On his way down from Sonoma County to the Mycological Society of San Francisco’s Fungus Fair, sous chef Mikhael Crystallah-Selk went foraging for honey mushrooms in Golden Gate Park. A parasitic species, honey mushrooms are sprouting all over, he noted, particularly at the base of dying oaks and pines.
“They’re a good beginner edible,” he said from behind a tablescape at the fair, held Sunday at El Camino High School, “because once you get used to it, it’s pretty simple to identify.” He showed off his haul, arranged to demonstrate the species’ full life cycle.

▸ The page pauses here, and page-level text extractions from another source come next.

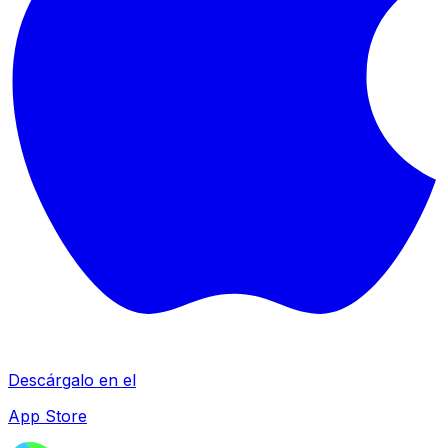
Descárgalo en el
App Store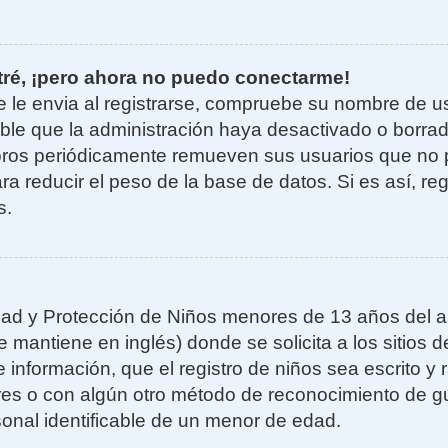
tré, ¡pero ahora no puedo conectarme!
e le envia al registrarse, compruebe su nombre de u
sible que la administración haya desactivado o borra
oros periódicamente remueven sus usuarios que no 
ra reducir el peso de la base de datos. Si es así, re
s.
ad y Protección de Niños menores de 13 años del añ
mantiene en inglés) donde se solicita a los sitios de
 información, que el registro de niños sea escrito y r
es o con algún otro método de reconocimiento de gu
sonal identificable de un menor de edad.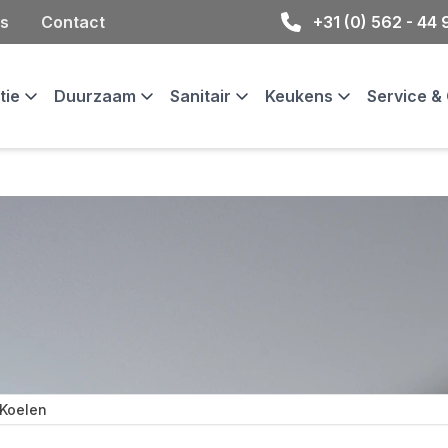
s
Contact
+31 (0) 562 - 44
atie
Duurzaam
Sanitair
Keukens
Service 
Koelen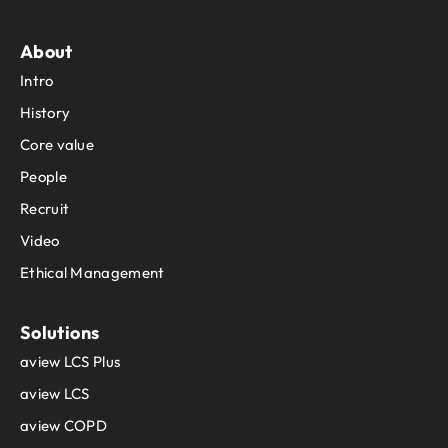
About
Intro
History
Core value
People
Recruit
Video
Ethical Management
Solutions
aview LCS Plus
aview LCS
aview COPD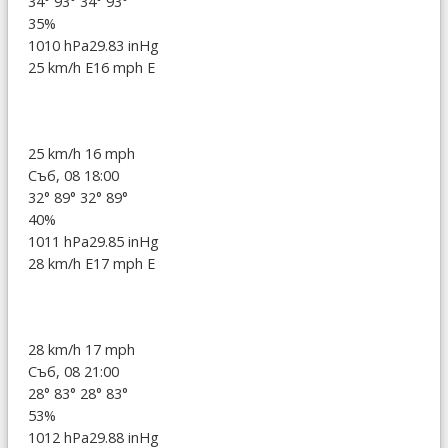
34°
93°
34°
93°
35%
1010 hPa
29.83 inHg
25 km/h E
16 mph E
25 km/h
16 mph
Съб, 08 18:00
32°
89°
32°
89°
40%
1011 hPa
29.85 inHg
28 km/h E
17 mph E
28 km/h
17 mph
Съб, 08 21:00
28°
83°
28°
83°
53%
1012 hPa
29.88 inHg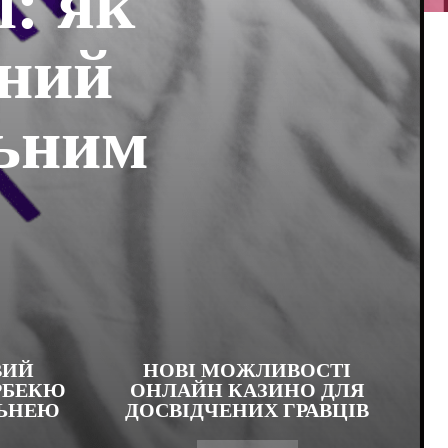
: як
ьний
льним
ВИЙ
НОВІ МОЖЛИВОСТІ
РБЕКЮ
ОНЛАЙН КАЗИНО ДЛЯ
ЛЬНЕЮ
ДОСВІДЧЕНИХ ГРАВЦІВ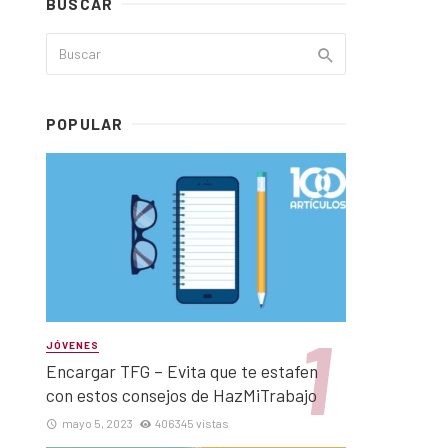
BUSCAR
POPULAR
JÓVENES
Encargar TFG – Evita que te estafen
con estos consejos de HazMiTrabajo
mayo 5, 2023
406345 vistas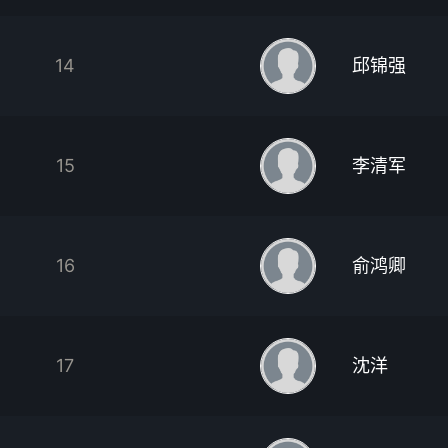
14
邱锦强
15
李清军
16
俞鸿卿
17
沈洋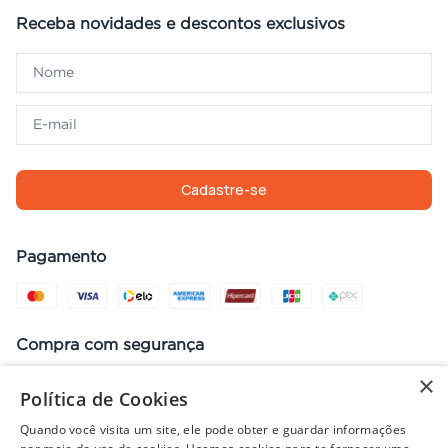
Receba novidades e descontos exclusivos
Cadastre-se
Pagamento
Compra com segurança
×
Política de Cookies
Quando você visita um site, ele pode obter e guardar informações
Preços, promoções, condições de pagamento e frete válidos apenas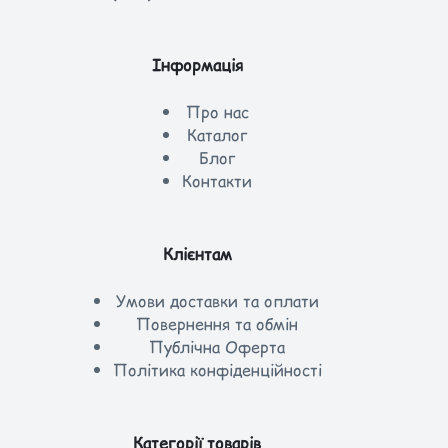
Інформація
Про нас
Каталог
Блог
Контакти
Клієнтам
Умови доставки та оплати
Повернення та обмін
Публічна Оферта
Політика конфіденційності
Категорії товарів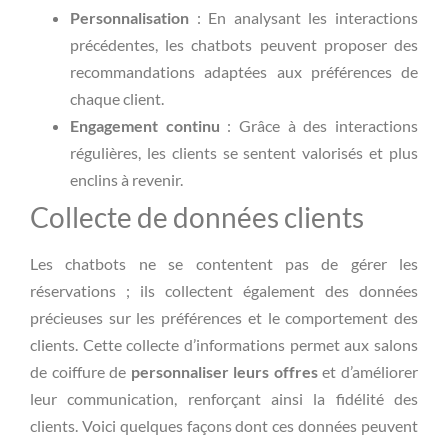
Personnalisation
: En analysant les interactions
précédentes, les chatbots peuvent proposer des
recommandations adaptées aux préférences de
chaque client.
Engagement continu
: Grâce à des interactions
régulières, les clients se sentent valorisés et plus
enclins à revenir.
Collecte de données clients
Les chatbots ne se contentent pas de gérer les
réservations ; ils collectent également des données
précieuses sur les préférences et le comportement des
clients. Cette collecte d’informations permet aux salons
de coiffure de
personnaliser leurs offres
et d’améliorer
leur communication, renforçant ainsi la fidélité des
clients. Voici quelques façons dont ces données peuvent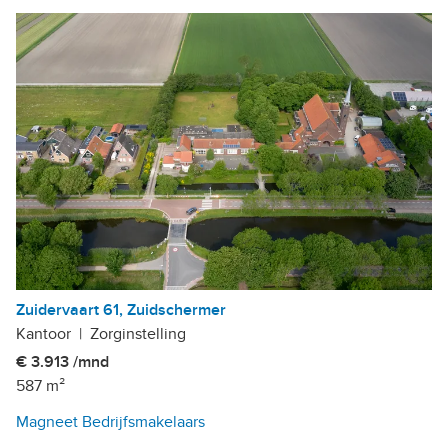
Zuidervaart 61, Zuidschermer
Kantoor
|
Zorginstelling
€ 3.913 /mnd
587 m²
Magneet Bedrijfsmakelaars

As Crystallah-Selk can attest, mushrooms are having a moment. In Chinatown, cordyceps are selling for $30,000 a pound. Psychedelic mushroom churches are proliferating. Longevity obsessives are downing adaptogens like lion’s mane, reishi, and chaga. Tech CEOs are microdosing psilocybin on workdays and full-blown tripping on weekends, as The New York Times recently reported.
But no one goes as hard as the die-hards at the Fungus Fair, which has lured hundreds of shroom-curious people — from veteran cultivators to the faintly horrified — to venues around the Bay Area every year since 1969.
Gavin Escolar, who attended wearing a mushroom sauna hat he found at a banya in Poland, is obsessed with chaga, which grows on birches and other trees in subarctic regions. Touting its alleged immune-boosting properties, he noted that his brand, the Chaga Company, offers coffees, chocolates, and powders. “It doesn’t have a flavor, so you can literally put it on everything,” he said. Chaga helped him kick a years-long dependency to Tylenol with codeine and lose more than 40 pounds.
Chaga is trending, but nothing compares to the popularity of lion’s mane, the shaggy white mushroom that looks like a sea urchin — or a hirsute cauliflower. “It’s been pretty popular for the last few years,” said Toby Garrone, CFO of Far West Fungi, “now that everybody knows it can boost our brain capacity.”
Educator “Myco” James McConchie of Haight Street Shroom Shop had also gone fungus-hunting on his way to the fair, finding his favorite species of all: Clathrus ruber, the basket stinkhorn. “It’s this amazingly beautiful geodesic dome that comes out, and it’s bright pink,” he said. “It looks like it’s from outer space. And I absolutely adore it, because I find it everywhere in Golden Gate Park’s Fuschia Dell.”
McConchie predicts that the next “it” mushroom will be a species many people already know: the yellow oyster. “It’s going to be a hot topic over the next few years, because we now know it has a huge medicinal value, but it’s also gourmet,” he said, adding that consuming it offers benefits similar to a cold plunge.
The takeaway from the fungus-obsessed is that there are a million ways to enjoy mushrooms — from eating them to hallucinate to adding the powdered form to coffee — but nothing compares to the thrill of the hunt.
To that end, Crystallah-Selk has lately been scouring the coastline for meaty, woodsy porcini mushrooms. The other day, he came upon his aromatic white whale: a matsutake, one of the most highly prized mushrooms native to California. He promptly put it on the menu at Della Fattoria, the restaurant in Petaluma where he works as a chef. “If I find a good enough batch, I run a special,” he said.